(Page extract):
* * * *
I feel like my biggest question regarding Machine Learning is actually using the model.
By default train_test_split set test_size to 0.25. In case of 50 it will be 12.5, so 38 values are correct.
sklearn.model_selection.train_test_split

GridSearchCV for number of neurons

I am trying to learn by myself how to grid-search number of neurons in a basic multi-layered neural networks. I am using GridSearchCV and KerasClasifier of Python as well as Keras. The code below works for other data sets very well but I could not make it work for Iris dataset for some reasons and I cannot find it why, I am missing out something here. The result I get is:
Best: 0.000000 using {'n_neurons': 3}
0.000000 (0.000000) with: {'n_neurons': 3}
0.000000 (0.000000) with: {'n_neurons': 5}
from pandas import read_csv
import numpy
from sklearn.preprocessing import LabelEncoder
from sklearn.preprocessing import StandardScaler
from keras.wrappers.scikit_learn import KerasClassifier
from keras.models import Sequential
from keras.layers import Dense
from keras.utils import np_utils
from sklearn.model_selection import GridSearchCV
dataframe=read_csv("iris.csv", header=None)
* * * *
(Exercise tasks):
1. Decide whether each statement agrees with the grid-search passage, answering yes or no and quoting the words that settle it: (a) By default, train_test_split sets test_size to 0.25. (b) The best result reported uses 5 neurons. (c) The code works on the Iris dataset.
2. From the grid-search passage, extract the text from "I feel like" up to and including "values are correct.".
The rows come from a different source than the grid-search passage.

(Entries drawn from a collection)
* * * *
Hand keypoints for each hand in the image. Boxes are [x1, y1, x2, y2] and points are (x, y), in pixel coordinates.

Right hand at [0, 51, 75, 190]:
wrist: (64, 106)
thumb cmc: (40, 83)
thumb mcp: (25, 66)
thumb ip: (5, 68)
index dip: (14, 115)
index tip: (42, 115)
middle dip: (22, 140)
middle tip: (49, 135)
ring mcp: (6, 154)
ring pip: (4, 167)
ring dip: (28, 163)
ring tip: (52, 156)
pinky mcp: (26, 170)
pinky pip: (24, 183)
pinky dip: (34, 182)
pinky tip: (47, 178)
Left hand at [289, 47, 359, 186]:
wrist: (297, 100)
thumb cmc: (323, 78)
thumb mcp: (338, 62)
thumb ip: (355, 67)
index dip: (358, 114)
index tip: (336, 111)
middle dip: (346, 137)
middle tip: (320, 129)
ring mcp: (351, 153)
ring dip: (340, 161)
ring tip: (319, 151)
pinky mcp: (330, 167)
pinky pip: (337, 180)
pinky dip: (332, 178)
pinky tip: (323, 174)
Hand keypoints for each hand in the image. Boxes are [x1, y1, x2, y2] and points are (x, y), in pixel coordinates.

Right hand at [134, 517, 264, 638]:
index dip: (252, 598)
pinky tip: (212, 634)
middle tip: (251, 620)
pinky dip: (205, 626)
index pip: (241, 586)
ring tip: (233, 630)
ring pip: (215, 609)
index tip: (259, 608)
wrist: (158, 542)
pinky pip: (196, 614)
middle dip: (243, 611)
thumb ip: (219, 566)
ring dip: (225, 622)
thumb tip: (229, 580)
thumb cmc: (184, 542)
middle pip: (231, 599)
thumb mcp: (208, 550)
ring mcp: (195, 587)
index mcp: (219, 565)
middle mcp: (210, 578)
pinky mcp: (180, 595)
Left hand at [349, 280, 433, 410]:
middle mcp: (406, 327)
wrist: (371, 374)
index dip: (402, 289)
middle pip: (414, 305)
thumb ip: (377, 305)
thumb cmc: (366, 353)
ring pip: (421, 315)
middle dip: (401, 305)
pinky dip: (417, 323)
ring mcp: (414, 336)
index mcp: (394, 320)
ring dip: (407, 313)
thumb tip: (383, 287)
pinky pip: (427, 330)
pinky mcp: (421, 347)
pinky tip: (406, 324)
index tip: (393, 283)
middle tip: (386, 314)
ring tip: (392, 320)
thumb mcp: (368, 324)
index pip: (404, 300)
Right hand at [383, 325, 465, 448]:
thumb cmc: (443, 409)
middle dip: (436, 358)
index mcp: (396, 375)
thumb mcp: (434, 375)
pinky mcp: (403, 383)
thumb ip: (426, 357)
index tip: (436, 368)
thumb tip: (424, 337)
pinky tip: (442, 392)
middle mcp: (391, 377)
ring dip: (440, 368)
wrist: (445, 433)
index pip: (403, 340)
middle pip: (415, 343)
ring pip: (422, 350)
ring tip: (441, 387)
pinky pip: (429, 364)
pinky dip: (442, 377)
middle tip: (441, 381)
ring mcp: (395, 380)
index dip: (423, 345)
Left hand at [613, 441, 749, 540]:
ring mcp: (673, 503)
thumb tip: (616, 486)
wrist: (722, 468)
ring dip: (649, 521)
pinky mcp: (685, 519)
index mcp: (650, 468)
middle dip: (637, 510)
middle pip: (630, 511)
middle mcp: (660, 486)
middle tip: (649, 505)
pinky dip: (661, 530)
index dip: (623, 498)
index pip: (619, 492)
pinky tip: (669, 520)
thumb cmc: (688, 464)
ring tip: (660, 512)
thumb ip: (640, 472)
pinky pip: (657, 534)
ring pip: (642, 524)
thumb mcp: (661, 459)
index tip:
* * * *
(Task-by-task solutions):
1.
(a) Yes: "By default train_test_split set test_size to 0.25."
(b) No: "Best: 0.000000 using {'n_neurons': 3}"
(c) No: "I could not make it work for Iris dataset"

2.
I feel like my biggest question regarding Machine Learning is actually using the model.
By default train_test_split set test_size to 0.25. In case of 50 it will be 12.5, so 38 values are correct.